# INSTRUCTIONS FOR THE TASK
Retype, line for line and without alteration, the stretch of the entries from the beginning through the line containing "Calendario eventi", including that line.

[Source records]
# # #
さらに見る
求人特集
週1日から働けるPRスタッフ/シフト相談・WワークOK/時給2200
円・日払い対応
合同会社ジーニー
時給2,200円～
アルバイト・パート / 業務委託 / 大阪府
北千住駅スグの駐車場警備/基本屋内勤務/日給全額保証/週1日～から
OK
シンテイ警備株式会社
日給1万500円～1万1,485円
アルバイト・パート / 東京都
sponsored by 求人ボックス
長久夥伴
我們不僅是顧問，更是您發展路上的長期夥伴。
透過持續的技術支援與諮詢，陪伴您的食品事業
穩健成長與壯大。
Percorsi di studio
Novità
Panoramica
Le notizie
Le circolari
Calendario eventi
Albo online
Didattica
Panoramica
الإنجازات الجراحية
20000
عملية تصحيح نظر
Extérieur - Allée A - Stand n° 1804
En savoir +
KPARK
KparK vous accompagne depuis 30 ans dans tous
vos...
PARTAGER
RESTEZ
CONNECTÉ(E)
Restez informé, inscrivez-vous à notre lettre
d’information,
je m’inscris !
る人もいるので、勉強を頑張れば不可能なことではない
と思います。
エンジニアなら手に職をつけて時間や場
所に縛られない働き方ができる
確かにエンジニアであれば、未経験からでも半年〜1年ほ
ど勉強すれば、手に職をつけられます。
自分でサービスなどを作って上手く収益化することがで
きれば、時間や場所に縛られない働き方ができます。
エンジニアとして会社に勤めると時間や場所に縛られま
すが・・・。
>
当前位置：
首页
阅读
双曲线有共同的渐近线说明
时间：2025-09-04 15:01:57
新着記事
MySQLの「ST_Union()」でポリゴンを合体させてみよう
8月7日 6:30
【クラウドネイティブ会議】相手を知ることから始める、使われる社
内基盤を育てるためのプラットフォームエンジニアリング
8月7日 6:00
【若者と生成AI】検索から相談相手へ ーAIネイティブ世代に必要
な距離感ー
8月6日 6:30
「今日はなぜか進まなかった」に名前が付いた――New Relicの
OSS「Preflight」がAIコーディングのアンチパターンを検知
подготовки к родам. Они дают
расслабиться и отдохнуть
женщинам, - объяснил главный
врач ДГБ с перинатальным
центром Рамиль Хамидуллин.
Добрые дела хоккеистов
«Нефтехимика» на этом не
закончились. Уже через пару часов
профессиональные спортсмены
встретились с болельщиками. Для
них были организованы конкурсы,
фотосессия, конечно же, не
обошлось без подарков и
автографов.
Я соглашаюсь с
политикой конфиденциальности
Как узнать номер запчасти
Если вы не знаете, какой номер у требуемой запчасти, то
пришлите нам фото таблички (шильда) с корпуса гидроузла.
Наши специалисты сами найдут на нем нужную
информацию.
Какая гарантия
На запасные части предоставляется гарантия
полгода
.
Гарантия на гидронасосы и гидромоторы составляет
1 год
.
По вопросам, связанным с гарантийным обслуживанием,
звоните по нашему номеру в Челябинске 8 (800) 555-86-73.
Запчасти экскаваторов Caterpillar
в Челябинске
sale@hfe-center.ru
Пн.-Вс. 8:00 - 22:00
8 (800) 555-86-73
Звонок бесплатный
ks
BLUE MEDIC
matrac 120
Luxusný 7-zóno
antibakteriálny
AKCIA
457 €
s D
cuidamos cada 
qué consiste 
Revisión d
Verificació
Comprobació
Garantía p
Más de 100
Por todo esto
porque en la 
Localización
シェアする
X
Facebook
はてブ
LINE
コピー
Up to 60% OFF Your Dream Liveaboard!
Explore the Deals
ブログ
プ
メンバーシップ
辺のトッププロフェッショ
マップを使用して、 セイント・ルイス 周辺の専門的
# # #
# SOLUTION TO THIS EXERCISE
さらに見る
求人特集
週1日から働けるPRスタッフ/シフト相談・WワークOK/時給2200
円・日払い対応
合同会社ジーニー
時給2,200円～
アルバイト・パート / 業務委託 / 大阪府
北千住駅スグの駐車場警備/基本屋内勤務/日給全額保証/週1日～から
OK
シンテイ警備株式会社
日給1万500円～1万1,485円
アルバイト・パート / 東京都
sponsored by 求人ボックス
長久夥伴
我們不僅是顧問，更是您發展路上的長期夥伴。
透過持續的技術支援與諮詢，陪伴您的食品事業
穩健成長與壯大。
Percorsi di studio
Novità
Panoramica
Le notizie
Le circolari
Calendario eventi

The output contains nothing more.